Last weekend in the Yemeni capital of Sanaa, a devastating explosion by Arab coalition fighter jets killed 69 people and wounded 250, according to recent reports by Aljazeera. The United Nations estimates that more than 150,000 people have been displaced and over 750 have lost their lives. About 25 million Yemeni citizens have endured shortages of food, water, medicine and electricity as a result of a naval, air and land blockade. And to add more to the chaos, both ISIS and Al Qaeda have taken advantage of the growing instability in order to claim unprecedented territory.
For our Partners Yemen colleagues it wasn’t too long ago when youth from our “Strengthening the Role of Youth in Cross-Tribal Conflict Mitigation Program” were actively contributing as mediators in their communities. Amir, a youth participant in the program caught the attention of the trainers as one of the least active members of the group. A troubled youth, Amir was distant and hesitant about the program. But taking into account his past, this distance was justified.
Amir joins thousands of youth in unemployment in Yemen and the Middle East. Educated with a bachelor’s degree in computer science, he and others like him sit idly with nowhere to turn for employment and a future. Nowhere, but Al-Qaeda.
“Three of my high school classmates joined Al-Qaeda and are now dead…
They were desperately hopeless about their future,” Amir said.
Fortunately, Partners for Democratic Change (Partners) and Partners Yemen were there to offer him and other youth with another choice and most importantly hope, hope for their future and for the future of Yemen. With the support of the Berghof Foundation, the program was able to mediate youth peer-to-peer conflicts; train young people to resolve and prevent conflict; and ultimately prepare youth to advocate for their social causes to influence district councils and tribal leadership.
As a young Peace Ambassador, Amir and his young colleagues developed critical leadership skills and were encouraged to fully realize the impact of conflict in their communities. These young Peace Ambassadors shared the outcomes of their local facilitated discussions with neighboring districts and gathered additional perspectives, which they subsequently shared with their local leaders.
Amir was a shining example of the impact youth can have in their communities. Over time he began joining the discussions and voluntarily taking leadership roles in the youth council. He has resolved conflicts in his neighborhood, built great connections with social figures and utilized his skills for the youth council’s benefit by arranging a meeting with the Mosque Imam and neighborhood leaders.
Yet, one of the most notable displays of courage and leadership was when in late September of 2014, his community witnessed a major sit-in demonstration where demonstrators demanded secession in the Khormakser district of Aden. Tens of thousands of large tents were set up, representing youth from various regions of Southern Yemen. Amir, now the president of the youth council, along with 18 additional youth from his neighborhood decided to create a technical supervisory committee to monitor the square and resolve conflicts amongst youth, protestors and residents. As a committee, volunteers made sure that the tents were neatly built on the sidewalk and didn’t block the road. The youth council even purchased traffic safety vests to stand out from the crowd using their own money.

● Assignment
Answer these questions from the text about a youth program in Yemen:
(a) About how many Yemeni citizens have endured shortages of food, water, medicine and electricity?
(b) What degree does Amir hold?
(c) How many additional youth from his neighborhood joined Amir in creating the technical supervisory committee?

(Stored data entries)

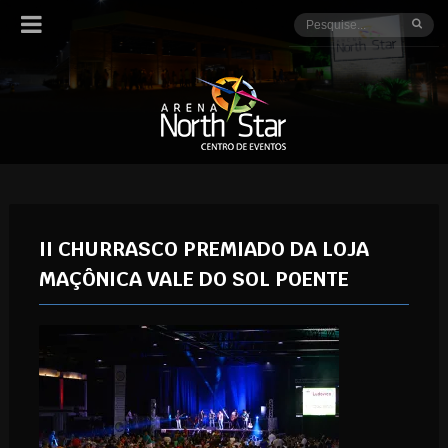
II CHURRASCO PREMIADO DA LOJA
MAÇÔNICA VALE DO SOL POENTE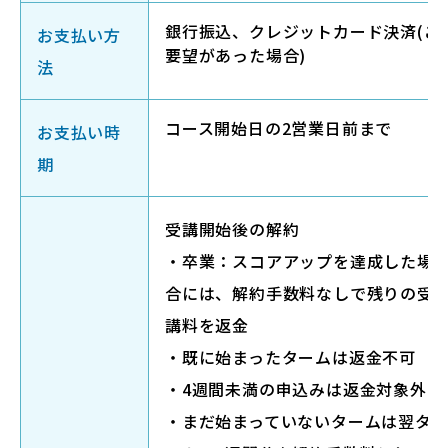
銀行振込、クレジットカード決済(ご
お支払い方
要望があった場合)
法
コース開始日の2営業日前まで
お支払い時
期
受講開始後の解約
・卒業：スコアアップを達成した場
合には、解約手数料なしで残りの受
講料を返金
・既に始まったタームは返⾦不可
・4週間未満の申込みは返⾦対象外
・まだ始まっていないタームは翌タ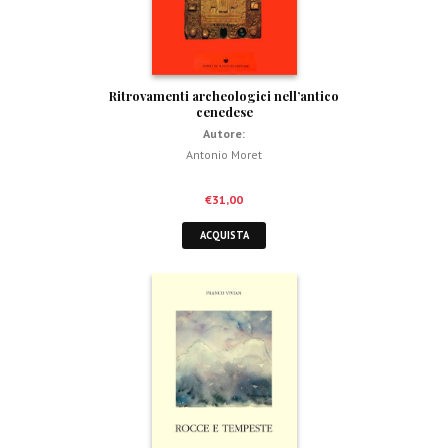
Ritrovamenti archeologici nell’antico
cenedese
Autore:
Antonio Moret
€
31,00
ACQUISTA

● The answer
(a) About 25 million
(b) A bachelor's degree in computer science
(c) 18